Closed jiangzhengkai closed 8 months ago
@bendanzzc You discard the first frame result in your ppl? Why use 13 frames results instead of 14 frames in total
I random select ref image from the same video to break the law that svd use ref-image to generate first frame.
In principle, I would use 14 frames. When I was writing the code, the model was not fully trained, and the quality of the first frame was poor, so it was not used. However, it should be removed now.
@bendanzzc Thanks for your reply. I have trained both unet and controlnet on fashion dataset by random selecting ref image and using long-range generation ppl. however, the results are not good especially for appearance.
training resolution is 512x512 and I train 50k steps in total.
Ensuring the aspect ratio of the original image may help the results. In addition, VAE is very sensitive to size, so you can try a larger resolution. Or wait for us to release the basic model for finetuning.
Yes, just like the size in inference code, but I am not sure that is the key point. Or you can train origin SVD-controlnet which like V0.9, if everyting is ok ,it will converge very fast
@bendanzzc In your V0.9, you use the first frame as ref frame? And about dataset, do you use the original resize implemenation or your own ratio-keep implementation?

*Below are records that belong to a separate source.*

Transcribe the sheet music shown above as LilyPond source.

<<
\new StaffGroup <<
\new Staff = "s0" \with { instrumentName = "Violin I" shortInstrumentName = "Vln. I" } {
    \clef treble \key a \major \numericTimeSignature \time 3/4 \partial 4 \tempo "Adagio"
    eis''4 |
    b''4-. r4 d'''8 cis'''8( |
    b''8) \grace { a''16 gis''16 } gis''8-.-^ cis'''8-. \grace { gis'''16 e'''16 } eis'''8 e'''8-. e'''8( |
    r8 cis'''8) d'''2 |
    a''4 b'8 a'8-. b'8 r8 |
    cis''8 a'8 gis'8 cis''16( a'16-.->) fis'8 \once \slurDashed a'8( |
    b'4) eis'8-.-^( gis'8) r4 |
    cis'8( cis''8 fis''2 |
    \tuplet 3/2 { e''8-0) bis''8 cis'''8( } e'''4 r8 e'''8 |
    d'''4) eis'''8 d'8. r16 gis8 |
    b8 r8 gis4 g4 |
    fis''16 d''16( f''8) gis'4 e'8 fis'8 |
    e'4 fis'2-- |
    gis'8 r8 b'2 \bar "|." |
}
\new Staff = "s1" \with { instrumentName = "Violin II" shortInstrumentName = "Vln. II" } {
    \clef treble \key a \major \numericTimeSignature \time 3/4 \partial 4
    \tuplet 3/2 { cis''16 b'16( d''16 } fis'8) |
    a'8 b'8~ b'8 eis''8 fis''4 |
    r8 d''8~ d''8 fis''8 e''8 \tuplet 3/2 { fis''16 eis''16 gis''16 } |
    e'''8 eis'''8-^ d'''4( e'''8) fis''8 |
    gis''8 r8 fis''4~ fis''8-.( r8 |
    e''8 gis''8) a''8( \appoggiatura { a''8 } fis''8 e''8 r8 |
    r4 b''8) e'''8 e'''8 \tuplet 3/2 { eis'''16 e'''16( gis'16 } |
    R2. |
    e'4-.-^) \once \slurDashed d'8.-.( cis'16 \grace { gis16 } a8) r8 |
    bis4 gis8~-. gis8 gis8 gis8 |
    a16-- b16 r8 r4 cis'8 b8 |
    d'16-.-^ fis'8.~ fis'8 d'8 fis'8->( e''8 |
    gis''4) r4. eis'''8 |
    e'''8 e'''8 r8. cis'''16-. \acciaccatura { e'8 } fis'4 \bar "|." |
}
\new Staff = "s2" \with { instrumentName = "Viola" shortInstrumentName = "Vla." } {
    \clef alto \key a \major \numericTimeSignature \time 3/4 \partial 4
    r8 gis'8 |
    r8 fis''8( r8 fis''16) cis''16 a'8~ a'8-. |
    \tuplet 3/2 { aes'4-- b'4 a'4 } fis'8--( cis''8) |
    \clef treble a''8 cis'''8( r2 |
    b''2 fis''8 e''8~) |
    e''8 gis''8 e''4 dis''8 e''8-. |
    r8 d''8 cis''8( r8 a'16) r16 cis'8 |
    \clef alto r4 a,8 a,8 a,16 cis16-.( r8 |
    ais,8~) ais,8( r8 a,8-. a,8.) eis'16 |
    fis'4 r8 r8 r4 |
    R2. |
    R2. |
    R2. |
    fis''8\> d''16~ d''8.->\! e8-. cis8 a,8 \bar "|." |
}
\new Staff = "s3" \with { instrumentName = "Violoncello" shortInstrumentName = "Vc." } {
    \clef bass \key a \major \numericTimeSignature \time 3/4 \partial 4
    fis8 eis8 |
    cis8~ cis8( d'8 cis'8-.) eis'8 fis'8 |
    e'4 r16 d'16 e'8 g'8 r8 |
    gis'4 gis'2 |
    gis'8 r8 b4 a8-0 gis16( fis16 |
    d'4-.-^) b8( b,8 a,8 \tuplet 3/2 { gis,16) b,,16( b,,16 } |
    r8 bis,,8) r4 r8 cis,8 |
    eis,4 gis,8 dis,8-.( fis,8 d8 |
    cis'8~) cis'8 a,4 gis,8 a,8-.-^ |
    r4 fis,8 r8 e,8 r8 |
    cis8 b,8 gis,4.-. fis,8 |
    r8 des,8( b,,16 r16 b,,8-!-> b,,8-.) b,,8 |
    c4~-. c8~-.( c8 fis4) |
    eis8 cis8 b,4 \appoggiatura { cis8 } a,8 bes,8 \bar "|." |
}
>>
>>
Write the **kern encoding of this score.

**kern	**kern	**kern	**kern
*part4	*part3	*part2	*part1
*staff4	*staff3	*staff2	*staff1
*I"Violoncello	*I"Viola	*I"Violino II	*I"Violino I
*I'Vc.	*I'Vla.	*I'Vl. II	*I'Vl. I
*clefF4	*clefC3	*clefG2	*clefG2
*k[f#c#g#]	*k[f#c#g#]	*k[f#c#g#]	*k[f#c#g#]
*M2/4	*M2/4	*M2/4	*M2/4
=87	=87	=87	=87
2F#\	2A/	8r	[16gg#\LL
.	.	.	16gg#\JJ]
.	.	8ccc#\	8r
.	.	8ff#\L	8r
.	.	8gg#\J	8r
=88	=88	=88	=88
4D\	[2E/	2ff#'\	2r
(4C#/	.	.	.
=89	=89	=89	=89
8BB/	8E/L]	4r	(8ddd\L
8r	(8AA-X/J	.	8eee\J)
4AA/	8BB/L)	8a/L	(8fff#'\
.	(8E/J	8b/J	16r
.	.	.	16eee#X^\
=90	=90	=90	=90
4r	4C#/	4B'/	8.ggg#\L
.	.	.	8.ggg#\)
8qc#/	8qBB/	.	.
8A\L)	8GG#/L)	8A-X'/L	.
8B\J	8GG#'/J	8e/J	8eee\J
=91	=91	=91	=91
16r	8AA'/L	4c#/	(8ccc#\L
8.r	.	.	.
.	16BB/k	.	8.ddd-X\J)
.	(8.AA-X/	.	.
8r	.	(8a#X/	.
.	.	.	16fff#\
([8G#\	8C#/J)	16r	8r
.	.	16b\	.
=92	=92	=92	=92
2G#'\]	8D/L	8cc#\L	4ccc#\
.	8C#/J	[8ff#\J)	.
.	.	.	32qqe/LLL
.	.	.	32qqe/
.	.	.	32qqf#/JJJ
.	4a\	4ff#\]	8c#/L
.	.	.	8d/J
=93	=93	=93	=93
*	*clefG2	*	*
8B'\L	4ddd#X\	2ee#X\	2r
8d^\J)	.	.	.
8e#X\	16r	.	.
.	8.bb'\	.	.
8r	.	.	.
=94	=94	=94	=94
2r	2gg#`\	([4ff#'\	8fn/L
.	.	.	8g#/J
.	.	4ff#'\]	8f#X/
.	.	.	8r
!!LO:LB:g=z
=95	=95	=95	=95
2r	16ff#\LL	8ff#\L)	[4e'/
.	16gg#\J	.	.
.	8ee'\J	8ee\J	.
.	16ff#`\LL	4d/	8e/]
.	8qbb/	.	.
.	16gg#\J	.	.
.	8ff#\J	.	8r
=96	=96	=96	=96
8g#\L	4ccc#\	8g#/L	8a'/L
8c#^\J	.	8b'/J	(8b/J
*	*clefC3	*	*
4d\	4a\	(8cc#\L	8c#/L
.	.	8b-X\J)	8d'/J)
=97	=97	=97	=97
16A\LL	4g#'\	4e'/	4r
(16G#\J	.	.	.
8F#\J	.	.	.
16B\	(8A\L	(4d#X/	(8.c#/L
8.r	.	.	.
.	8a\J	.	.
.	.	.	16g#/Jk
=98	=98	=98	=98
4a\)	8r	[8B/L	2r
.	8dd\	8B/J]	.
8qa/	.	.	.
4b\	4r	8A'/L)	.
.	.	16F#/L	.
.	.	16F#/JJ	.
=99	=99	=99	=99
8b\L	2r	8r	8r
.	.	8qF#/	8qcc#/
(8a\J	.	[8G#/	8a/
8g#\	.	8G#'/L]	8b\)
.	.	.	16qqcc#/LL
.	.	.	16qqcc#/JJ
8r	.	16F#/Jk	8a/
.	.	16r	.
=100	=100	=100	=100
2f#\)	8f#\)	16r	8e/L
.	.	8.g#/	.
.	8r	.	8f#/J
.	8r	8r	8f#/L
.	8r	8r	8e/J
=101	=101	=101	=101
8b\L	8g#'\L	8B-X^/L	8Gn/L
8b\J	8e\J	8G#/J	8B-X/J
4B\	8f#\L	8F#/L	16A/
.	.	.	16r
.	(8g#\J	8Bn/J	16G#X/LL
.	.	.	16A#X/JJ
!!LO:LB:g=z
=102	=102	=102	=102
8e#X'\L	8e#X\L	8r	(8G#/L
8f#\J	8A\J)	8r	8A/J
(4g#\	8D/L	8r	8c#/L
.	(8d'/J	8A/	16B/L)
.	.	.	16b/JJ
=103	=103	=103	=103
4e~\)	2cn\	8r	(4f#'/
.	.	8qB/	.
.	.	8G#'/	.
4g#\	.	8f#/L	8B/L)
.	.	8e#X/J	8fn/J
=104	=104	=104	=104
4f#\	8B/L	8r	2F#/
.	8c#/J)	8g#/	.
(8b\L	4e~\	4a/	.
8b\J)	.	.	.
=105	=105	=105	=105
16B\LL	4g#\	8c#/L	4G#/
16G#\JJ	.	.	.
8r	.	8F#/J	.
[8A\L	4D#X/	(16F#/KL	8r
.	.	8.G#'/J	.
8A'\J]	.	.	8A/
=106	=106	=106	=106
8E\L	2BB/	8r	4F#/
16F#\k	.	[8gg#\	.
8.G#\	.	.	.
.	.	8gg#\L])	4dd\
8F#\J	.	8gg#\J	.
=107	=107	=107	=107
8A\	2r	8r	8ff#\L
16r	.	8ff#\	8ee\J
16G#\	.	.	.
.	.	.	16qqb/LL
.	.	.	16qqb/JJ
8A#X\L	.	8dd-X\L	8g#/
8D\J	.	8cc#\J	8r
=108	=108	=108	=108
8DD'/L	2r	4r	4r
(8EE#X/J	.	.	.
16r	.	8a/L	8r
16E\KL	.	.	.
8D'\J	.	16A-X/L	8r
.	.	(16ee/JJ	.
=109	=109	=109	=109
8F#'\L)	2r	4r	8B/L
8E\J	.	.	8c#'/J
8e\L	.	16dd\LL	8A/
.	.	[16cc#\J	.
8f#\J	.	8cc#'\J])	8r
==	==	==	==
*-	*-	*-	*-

yes, in v0.9, I use first frame as ref image, and I use ratio-keep implementation, and only train controlnet for a day with 2 GPUs
@bendanzzc How do you inference?
like original svd, only can inference 14 frames pre ref-image. So it can not generate complete video from a single ref-image. It is just a quick demo
@bendanzzc Above video results are 256x256 training setting. Have you compare different resolutions?
yes, all resolutions Iv tested are all bigger than 512, and keep the ratio of video. bigger resolution benefits human face or other small textures to some extents.
@bendanzzc How abount training resolution?
same as the size in inference code or bigger. there is no much different
training resolution is very important for SVD, especially for human face [bs=1, 8gpu, 7k results].
If you have better result, welcome to share to let us konw the advanced results
Update results on different poses. Maybe Controlnet should be the reference net like animate anyaone, cause pose is easy to control. Only image latent for appearance is not enough.
the result looks cool!
Your idea makes sense! In my opinion the controlnet already has an input of ref-image, which supports plus opeartion for unet and Unet itself has ref-image as well. I feel that it may to some extent achieve the reference function. I also feel that the data quailty and quantity are also a part of the reason. I am not sure and may be the experimental results matters.
If you have any new progress, welcome to share and let me learn advanced research.
By the way, I found that the clip embedding of ref-image does not work for SVD, I replace the embedding with face-id embedding like IP-adapter, and use face mask loss, wish to have better result for human face.
Hi, I want know how you handle long-range frames generation based on SVD. Do you use first frame as ref image or just random select from the whole video?